## Document
== == ==

By Jenny Denton – http://thejakartaglobe.beritasatu.com/news/resentment-lingers-village-tr...

14 June 2015

A family in Maruwei village, Central Kalimantan, where residents have reported being forced to accept token sums from BHP Billiton in exchange for their customary forest. (Photo courtesy of Andrew Taylor/World Development Movement)

Murung Raya, Central Kalimantan. Residents of the village of Maruwei in Central Kalimantan claim they were tricked and intimidated in relation to BHP Billiton’s acquisition of an area of their land for the first stage of the IndoMet coal project a decade ago.

According to Maruwei village secretary Timor Banafi, villagers started clearing small trees and shrubs from an area of their customary forest which was to be compulsorily acquired for the mine because they believed they would be entitled to compensation for it if there was evidence the land was being cultivated.

Then at a meeting in 2005 a BHP Billiton community relations officer gave them the impression the company would pay more for land that was also cleared of trees.

Although the company representative did not explicitly mention payment and in fact told villagers he was not advising them to cut down trees on the land, which would be illegal, he said BHP would be “more appreciative” of land that was logged, which would “make things easier” for the company, Banafi told the Jakarta Globe last year.

After the meeting, more than 70 Maruwei families spent months cutting trees and clearing vegetation from a total area of 1,600 hectares, according to Banafi, and while BHP was aware of the land-clearing going on, the company did nothing for several months, after which it reported the activity to government authorities.

When village leaders were finally called to a meeting with government and company representatives to discuss payment, they were informed that the land they had cleared was technically state forest and that BHP would make only “goodwill payments” of Rp 1 million ($103 at the exchange rate back then) per hectare for it.

There are differing accounts of the sequence of events that led to most villagers whose land was acquired signing the compensation agreement, but several people said they only accepted the deal because police came to the village and threatened them with arrest.
Eren Frid, the late head of the Maruwei village assembly, said residents were tricked and threatened into selling their land for the equivalent of 1 US cent per square meter. (JG Photo/Jenny Denton)

Eren Frid, the late head of the Maruwei village assembly, said residents were tricked and threatened into selling their land for the equivalent of 1 US cent per square meter. (JG Photo/Jenny Denton)

“The company asked us to cut the trees and clear the land and said they would buy it with a good price,” Eren Frid, the former head of the Maruwei village assembly, told the Globe. “But in fact when it was cut and cleared the price was only Rp 100 per square meter.

“Many people didn’t want to sell the land at that price but the government came with police and told us we had to sell it to the company because if not we would be arrested,” he added.

Eren passed away recently.

“We were afraid not to sell the land because the police came,” Maruwei residents Regina and Arayati said, “and many people said ‘It’s state land and you have to sell it.’”

Some villagers claimed several people who expressed opposition to the compensation price were picked up by police and held in jail for a short time for illegal logging.

There were also allegations that several leaders received payments of Rp 30 million each from BHP after the majority of villagers whose customary land was acquired by the company had signed the agreement.

BHP Billiton has said its activities in relation to land acquisitions in the area were “at all times undertaken in accordance with legal and ethical business practices” and that decisions were made “transparently and based on consensus decision making by landowners.”

Compensation payments were guided by government-based guidelines, the company said in a statement, “in a manner consistent with BHP Billiton’s commitment to ethics and integrity.”

The company did not address specific allegations put to it about payments made to leaders and the actions of its community relations officer.

The loss of forests for hunting and land for cultivation due to the operations of mining companies in the area has had significant impacts on people’s livelihoods in Maruwei, where many live in relative poverty.

== == ==

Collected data
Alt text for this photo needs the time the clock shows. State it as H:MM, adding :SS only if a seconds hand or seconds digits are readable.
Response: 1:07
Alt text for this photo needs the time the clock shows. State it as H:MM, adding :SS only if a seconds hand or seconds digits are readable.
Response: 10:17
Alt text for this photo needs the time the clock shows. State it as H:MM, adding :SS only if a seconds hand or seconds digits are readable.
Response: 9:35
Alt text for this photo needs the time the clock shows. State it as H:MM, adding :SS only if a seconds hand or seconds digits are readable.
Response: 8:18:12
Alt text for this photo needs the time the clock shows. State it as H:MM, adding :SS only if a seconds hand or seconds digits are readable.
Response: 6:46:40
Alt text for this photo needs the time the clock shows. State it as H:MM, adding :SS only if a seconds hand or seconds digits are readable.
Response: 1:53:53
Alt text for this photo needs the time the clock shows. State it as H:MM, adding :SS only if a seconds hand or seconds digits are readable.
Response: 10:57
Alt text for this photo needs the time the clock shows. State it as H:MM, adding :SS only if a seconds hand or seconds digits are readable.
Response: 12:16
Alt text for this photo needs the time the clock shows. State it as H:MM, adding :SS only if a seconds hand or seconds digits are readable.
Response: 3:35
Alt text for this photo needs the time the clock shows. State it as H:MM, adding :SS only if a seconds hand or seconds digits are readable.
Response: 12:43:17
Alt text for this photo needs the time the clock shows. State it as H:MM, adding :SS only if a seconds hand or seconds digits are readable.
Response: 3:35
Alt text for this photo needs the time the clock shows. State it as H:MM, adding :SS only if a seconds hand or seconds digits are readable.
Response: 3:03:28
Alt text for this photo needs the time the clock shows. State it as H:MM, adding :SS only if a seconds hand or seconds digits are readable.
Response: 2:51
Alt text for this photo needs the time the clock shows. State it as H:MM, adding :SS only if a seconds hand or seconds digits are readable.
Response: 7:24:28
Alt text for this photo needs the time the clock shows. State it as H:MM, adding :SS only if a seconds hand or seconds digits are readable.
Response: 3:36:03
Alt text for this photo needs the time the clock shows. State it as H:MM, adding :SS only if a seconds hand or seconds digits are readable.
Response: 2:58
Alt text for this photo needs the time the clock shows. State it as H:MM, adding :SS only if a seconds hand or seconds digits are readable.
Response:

== == ==

## Goal A
From the article on the Maruwei land acquisition, copy out the part that begins at the words "By Jenny Denton" and stops after "a decade ago.", swapping "Central Kalimantan" for "Kalimantan Tengah" each time it appears.
## Goal B
According to the article on the Maruwei land acquisition, how much did BHP say it would pay per hectare in "goodwill payments" for the cleared land?
None of the collected data is needed.

## Output A
By Jenny Denton – http://thejakartaglobe.beritasatu.com/news/resentment-lingers-village-tr...

14 June 2015

A family in Maruwei village, Kalimantan Tengah, where residents have reported being forced to accept token sums from BHP Billiton in exchange for their customary forest. (Photo courtesy of Andrew Taylor/World Development Movement)

Murung Raya, Kalimantan Tengah. Residents of the village of Maruwei in Kalimantan Tengah claim they were tricked and intimidated in relation to BHP Billiton’s acquisition of an area of their land for the first stage of the IndoMet coal project a decade ago.

## Output B
Rp 1 million per hectare, which was $103 at the exchange rate back then.